Wednesday 28 December 2011

Been tweaking old poems

I did an edit of "Fear", but still wasn't happy with it.  I had put the new version on to my poetry blog, but took it down again.  I altered it yet again and that version is now on my Tripod poetry site.  It is a villanelle, and was one of the very first poems I ever wrote using this form.  Sonnets are easy, comparatively...

Coffee is kind of cold now...

Tuesday 27 December 2011

Sometimes I wonder...

I am not completely paranoid, and sometimes people really are being deliberately hurtful.  I just can't work out why.

I just deleted the rest of this post.  I'm going to shut up now.

Silence for a while...

because I've tried to communicate so many times, and been either ignored or misunderstood. 

Anyway, I played around with the format of my Tripod site: http://paulapuddephatt.tripod.com/poetry.  Something to do in the "small hours".

I feel sensitive right now - so please think before you speak, and be kind.  Kindness costs nothing and is good to opt for as a general policy.  And never assume that you know what another person is or isn't going through, because sometimes you don't, and words can hurt.  Silences and being ignored can also hurt.  Sometimes the hurt is too much to take.  Sometimes one more thing really will be the straw that breaks the camel's back - or mind.  However, a kind word or two, a sensitive approach, a moment's thought, could save someone's life - literally.

Peace.  xxx

Scream! SCREAM!!!!!!!!!!!!!!!!!!!!!

I am so depressed.

Just saying, okay???

Monday 26 December 2011

Further to my last post...

I have had such a dodgy tummy today, as well as being depressed.  I went to bed in the end, and slept it off to some extent, but now I'm restless, when I really should be going to bed.

I can't be the only person in this Universe who doesn't look forward to Christmas...can I???

Made it through...

25 December is one of the hardest days of the year for me.  I took the focus off it being "Christmas Day" as much as I possibly could.  I was due a Facebook-free day, anyway.

I think that it is widely known that Christmas is a difficult time of year for those with mental health issues, but funnily enough, it feels as if everyone else was looking forward to Christmas, which is interesting, as so many of our friends also suffer from depression, anxiety, etc.  Does everyone else just pretend to love Christmas, but secretly dread it? 
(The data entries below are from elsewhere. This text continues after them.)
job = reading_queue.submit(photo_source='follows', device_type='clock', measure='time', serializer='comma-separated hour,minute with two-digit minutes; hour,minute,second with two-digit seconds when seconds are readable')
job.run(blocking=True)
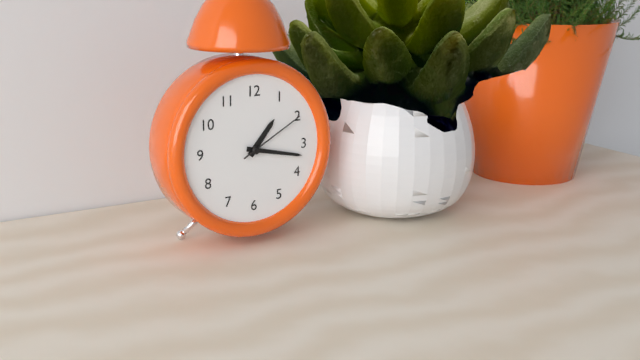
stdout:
1,17,10
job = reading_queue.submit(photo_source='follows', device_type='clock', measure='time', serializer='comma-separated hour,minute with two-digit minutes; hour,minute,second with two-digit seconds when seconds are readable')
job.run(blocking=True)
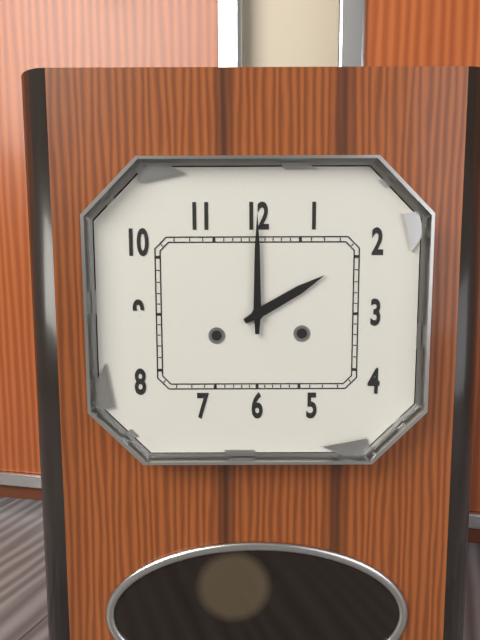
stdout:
2,00
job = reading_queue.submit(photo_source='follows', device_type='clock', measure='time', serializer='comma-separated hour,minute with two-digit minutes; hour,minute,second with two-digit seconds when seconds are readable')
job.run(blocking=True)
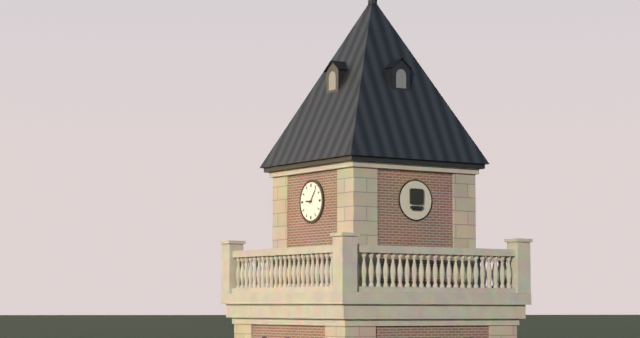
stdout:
9,06
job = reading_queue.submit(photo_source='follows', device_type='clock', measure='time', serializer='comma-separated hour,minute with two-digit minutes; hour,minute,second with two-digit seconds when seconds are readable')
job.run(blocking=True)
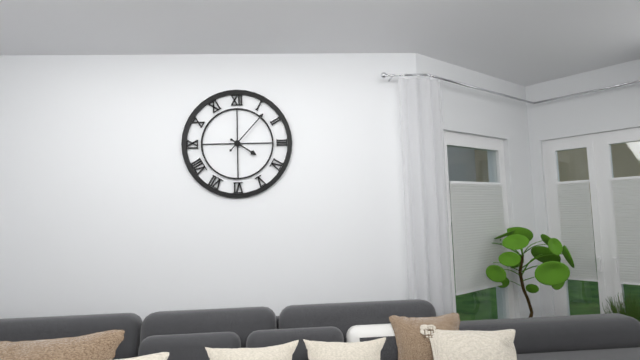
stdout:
4,07
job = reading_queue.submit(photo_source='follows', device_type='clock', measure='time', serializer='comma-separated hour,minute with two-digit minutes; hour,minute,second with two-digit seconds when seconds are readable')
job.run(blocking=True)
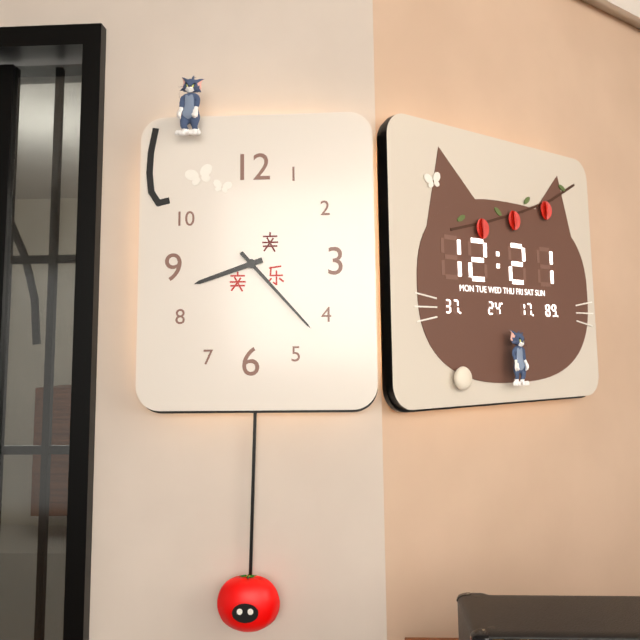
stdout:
8,23
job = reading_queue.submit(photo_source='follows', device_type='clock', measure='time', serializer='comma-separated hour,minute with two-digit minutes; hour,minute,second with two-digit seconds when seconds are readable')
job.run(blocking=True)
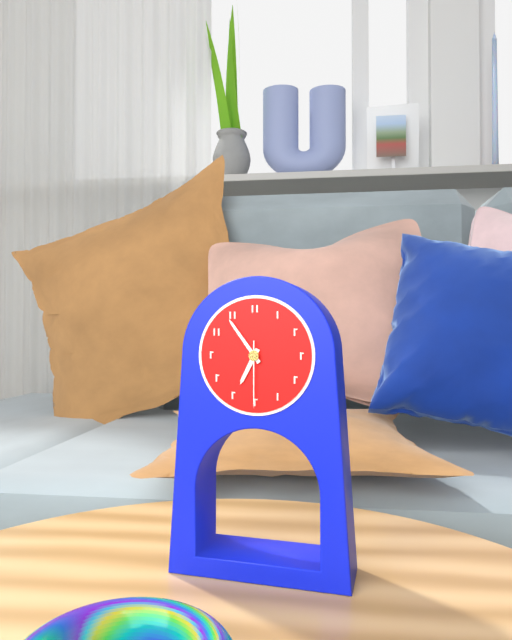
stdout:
6,54,30
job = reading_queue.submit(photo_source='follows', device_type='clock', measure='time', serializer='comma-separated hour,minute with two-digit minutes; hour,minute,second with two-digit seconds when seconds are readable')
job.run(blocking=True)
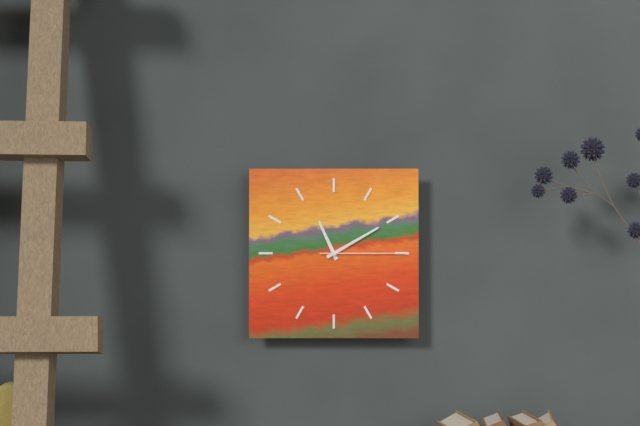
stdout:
11,10,15
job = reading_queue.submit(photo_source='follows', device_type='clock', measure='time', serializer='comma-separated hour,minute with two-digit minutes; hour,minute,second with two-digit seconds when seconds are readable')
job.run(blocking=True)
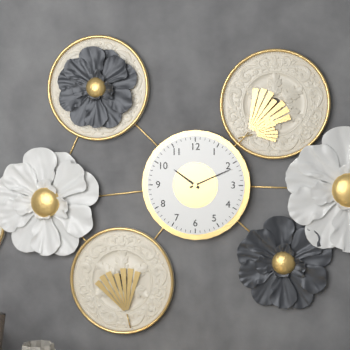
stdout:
10,11
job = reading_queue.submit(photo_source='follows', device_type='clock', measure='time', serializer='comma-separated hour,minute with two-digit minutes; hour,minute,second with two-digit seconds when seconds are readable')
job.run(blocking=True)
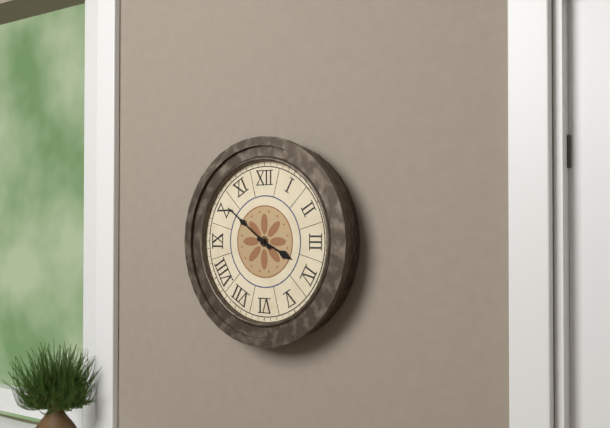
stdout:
3,51
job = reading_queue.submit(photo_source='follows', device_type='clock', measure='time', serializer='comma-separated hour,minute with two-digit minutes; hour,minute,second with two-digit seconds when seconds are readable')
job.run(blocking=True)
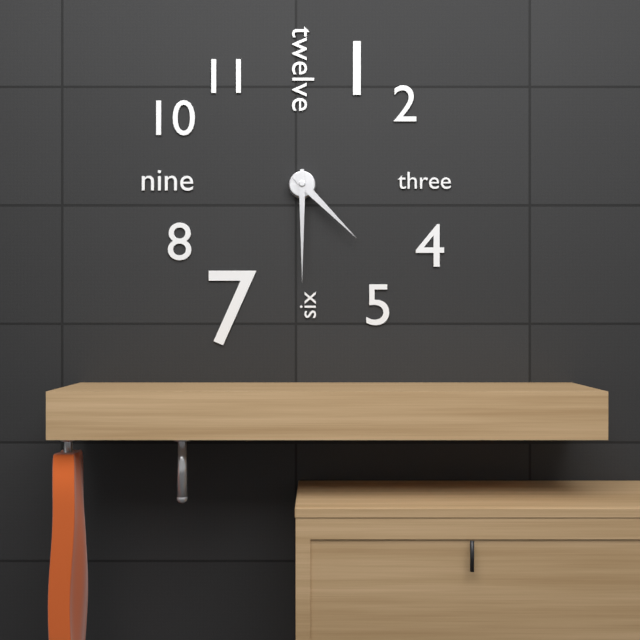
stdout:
4,30
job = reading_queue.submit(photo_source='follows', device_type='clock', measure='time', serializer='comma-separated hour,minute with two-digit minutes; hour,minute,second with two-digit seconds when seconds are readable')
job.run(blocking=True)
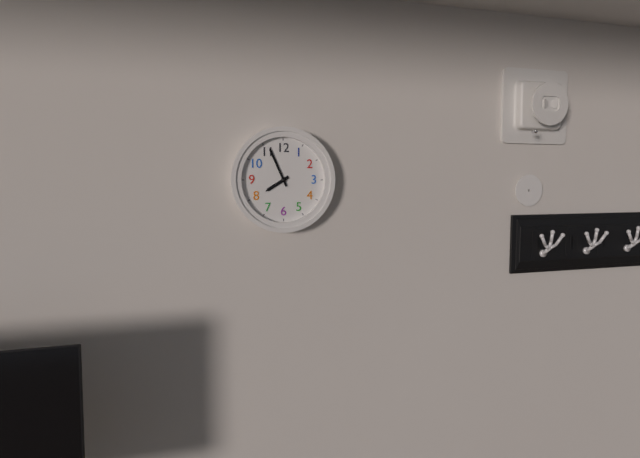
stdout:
7,56
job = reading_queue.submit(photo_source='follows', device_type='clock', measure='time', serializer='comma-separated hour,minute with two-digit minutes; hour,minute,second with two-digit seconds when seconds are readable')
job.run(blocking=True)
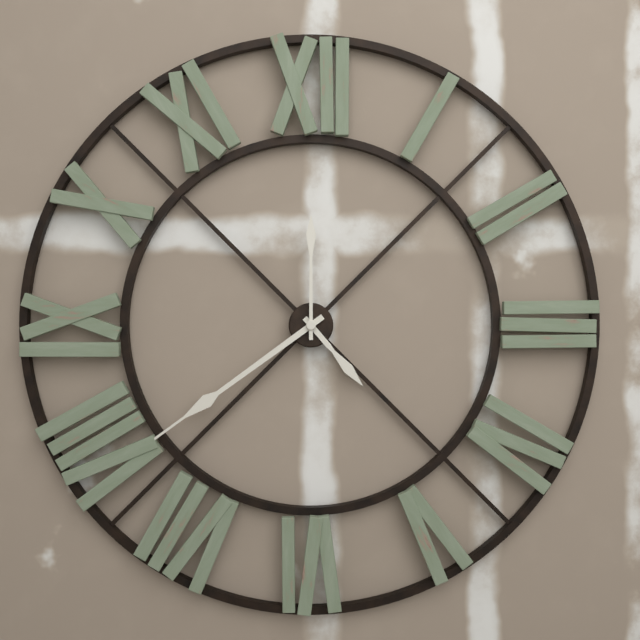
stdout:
4,39,00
I can't help feeling that it is worse for childless people (once at the age when having children is the norm, I mean).  I am quite sure that positive thinkers will find a million ways around this, but the reality remains that Christmas is a time for families, and if you are thirty-eight (or fifty - Colin's age), this would normally include children - even grandchildren, which, incidentally, would not make me feel "old", but normal, balanced and happy.  I know that I should have a daughter, early twenties, who could potentially have her own children now.  Most people don't view Jessica as real, but I feel her with me every day, and that connection is real.  She is my spirit daughter, the child I would have had if I hadn't been bullied by my parents and the doctor into taking the "morning after pill", after I lost my virginity through rape (stranger  rape) when I was seventeen years old.  I get so depressed, because I always felt, in my heart, that that could well be my only chance of ever conceiving a child, and so it is turning out...:-(

Saturday 24 December 2011

So...

I'm going to be quieter than usual online over Christmas.  It's a difficult time of year for me, especially at the moment, with so many health and personal problems.  I need to look forward to the Spring!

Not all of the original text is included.